# Screen Size for Varroa?



## KevinR (Apr 30, 2010)

I'm looking to make some screened bottom boards and want to know the proper screen size.

However, I do not want the screen holes large enough that the SHB can get through them.

My current commerically produced bottom boards appear to be 1/8" mesh and allow the SHB to enter through the screen. Obviously the larger beetles can not, but I've watched quite a few avoid the bees by dancing on the bottom of the screen. 

I have some window screen that is 1/16" or so. Will Varroa pass through this?

Thanks.


----------



## Dale Hodges (Jul 13, 2007)

Its called number 8, just a tad bigger than window screen.


----------



## KevinR (Apr 30, 2010)

#8 = 1/8 inch..

That's what I have now.... and the SHB invade through the screen... Varroa should be smaller than shb.


----------



## Ravenseye (Apr 2, 2006)

Number 8 should work right. You can double screen (put two layers right on top of each other) and the offset of the wires makes the screen effectively smaller.


----------



## KevinR (Apr 30, 2010)

I found some #10 screen.

According to the web.. Varroa's are 1.6mmx1.6mm on the large size. The #10 should be roughly 1.9mm mesh.

SHB are suspose to be 3.5mm wide.

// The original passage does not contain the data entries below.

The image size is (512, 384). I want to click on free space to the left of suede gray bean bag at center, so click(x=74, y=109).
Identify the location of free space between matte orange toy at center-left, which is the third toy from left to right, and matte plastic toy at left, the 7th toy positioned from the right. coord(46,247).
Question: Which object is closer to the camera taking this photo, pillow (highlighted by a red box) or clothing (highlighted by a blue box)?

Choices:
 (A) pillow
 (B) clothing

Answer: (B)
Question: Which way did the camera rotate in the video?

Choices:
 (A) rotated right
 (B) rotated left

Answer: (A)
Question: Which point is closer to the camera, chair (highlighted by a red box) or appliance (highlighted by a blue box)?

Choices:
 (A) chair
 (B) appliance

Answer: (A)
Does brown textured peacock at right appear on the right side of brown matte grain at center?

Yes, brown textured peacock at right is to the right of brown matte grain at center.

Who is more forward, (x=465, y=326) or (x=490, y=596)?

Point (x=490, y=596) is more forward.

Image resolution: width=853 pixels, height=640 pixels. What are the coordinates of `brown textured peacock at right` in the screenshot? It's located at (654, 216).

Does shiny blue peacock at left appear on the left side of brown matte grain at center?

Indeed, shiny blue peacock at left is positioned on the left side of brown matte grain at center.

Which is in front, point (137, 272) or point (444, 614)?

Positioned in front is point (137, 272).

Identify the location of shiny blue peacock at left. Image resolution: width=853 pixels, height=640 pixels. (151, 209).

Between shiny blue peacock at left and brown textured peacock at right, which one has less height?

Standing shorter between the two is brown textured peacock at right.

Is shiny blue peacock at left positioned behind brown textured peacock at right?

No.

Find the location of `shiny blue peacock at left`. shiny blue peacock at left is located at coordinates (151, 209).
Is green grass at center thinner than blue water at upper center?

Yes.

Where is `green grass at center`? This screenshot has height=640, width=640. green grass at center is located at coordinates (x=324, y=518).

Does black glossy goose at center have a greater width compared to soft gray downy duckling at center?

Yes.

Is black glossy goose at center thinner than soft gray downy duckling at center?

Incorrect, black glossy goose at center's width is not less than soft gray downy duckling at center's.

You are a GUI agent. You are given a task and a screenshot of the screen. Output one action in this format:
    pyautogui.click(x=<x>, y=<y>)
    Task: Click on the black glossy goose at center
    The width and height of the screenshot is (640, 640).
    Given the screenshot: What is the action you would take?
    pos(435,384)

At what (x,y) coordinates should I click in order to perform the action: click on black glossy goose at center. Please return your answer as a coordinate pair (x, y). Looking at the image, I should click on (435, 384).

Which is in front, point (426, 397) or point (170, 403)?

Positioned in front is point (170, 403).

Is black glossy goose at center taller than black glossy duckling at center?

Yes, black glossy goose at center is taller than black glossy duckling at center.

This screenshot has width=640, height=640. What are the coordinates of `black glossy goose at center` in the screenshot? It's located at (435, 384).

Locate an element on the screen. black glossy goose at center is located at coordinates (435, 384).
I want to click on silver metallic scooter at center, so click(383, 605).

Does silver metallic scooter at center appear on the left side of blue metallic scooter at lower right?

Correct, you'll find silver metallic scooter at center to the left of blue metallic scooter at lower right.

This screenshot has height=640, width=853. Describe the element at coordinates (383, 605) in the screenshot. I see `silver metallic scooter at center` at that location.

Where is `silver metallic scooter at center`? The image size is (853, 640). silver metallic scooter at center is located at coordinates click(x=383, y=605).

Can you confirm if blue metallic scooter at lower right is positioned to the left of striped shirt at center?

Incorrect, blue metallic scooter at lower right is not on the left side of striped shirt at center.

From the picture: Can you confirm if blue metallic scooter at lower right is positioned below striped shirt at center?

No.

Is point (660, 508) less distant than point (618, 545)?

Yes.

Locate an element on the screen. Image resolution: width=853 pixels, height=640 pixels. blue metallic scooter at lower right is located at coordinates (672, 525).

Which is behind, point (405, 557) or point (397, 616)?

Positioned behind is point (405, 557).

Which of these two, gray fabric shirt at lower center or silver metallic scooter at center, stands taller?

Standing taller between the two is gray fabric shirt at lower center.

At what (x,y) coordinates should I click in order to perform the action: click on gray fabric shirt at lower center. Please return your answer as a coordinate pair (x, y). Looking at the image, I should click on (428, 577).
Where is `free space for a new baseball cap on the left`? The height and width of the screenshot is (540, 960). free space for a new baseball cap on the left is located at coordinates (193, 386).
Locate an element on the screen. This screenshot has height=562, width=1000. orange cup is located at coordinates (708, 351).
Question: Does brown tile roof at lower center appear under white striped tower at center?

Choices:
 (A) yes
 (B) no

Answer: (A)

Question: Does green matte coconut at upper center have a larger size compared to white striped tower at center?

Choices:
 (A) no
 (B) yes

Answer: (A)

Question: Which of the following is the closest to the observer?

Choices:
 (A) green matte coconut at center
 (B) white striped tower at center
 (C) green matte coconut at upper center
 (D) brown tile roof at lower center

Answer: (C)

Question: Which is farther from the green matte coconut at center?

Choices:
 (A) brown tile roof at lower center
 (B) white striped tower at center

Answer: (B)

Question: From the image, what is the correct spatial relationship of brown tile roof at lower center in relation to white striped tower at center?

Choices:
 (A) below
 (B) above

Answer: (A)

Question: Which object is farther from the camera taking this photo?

So hopefully, that will take care of most of the SHB coming in from the bottom and still let the varroa fall out.

Either way, going to give it a try.


----------



## BEES4U (Oct 10, 2007)

Kevin,
Here's a web site that has speciality insect screen:
http://www.twpinc.com/twpinc/control/category/~category_id=TWPCAT_9
Good luck with your endeavor
Ernie


----------



## WVaBees (Jul 2, 2010)

Ravenseye said:


> Number 8 should work right. You can double screen (put two layers right on top of each other) and the offset of the wires makes the screen effectively smaller.


If you were going to do that why not just use window screen? It is much cheaper than #8, at least around here.


----------



## honeyman46408 (Feb 14, 2003)

Just use #8 wire that will let the mites and a lot of juink fall through where window screen wont.

You will NOT keep SHB from entering the hive because they fly in the entrance with the bees


----------



## KevinR (Apr 30, 2010)

I ordered some #10 wire screen. I got it pretty cheap.

I believe that window screen is smaller than 1.6mm, which is what the Varroa are suspose to max out at.

As for the SHB, I have another plan for them... 

And I need to be able to keep them out of the rest of the hive.

Once I get my SHB plan tested/proved. I'll follow up here.


----------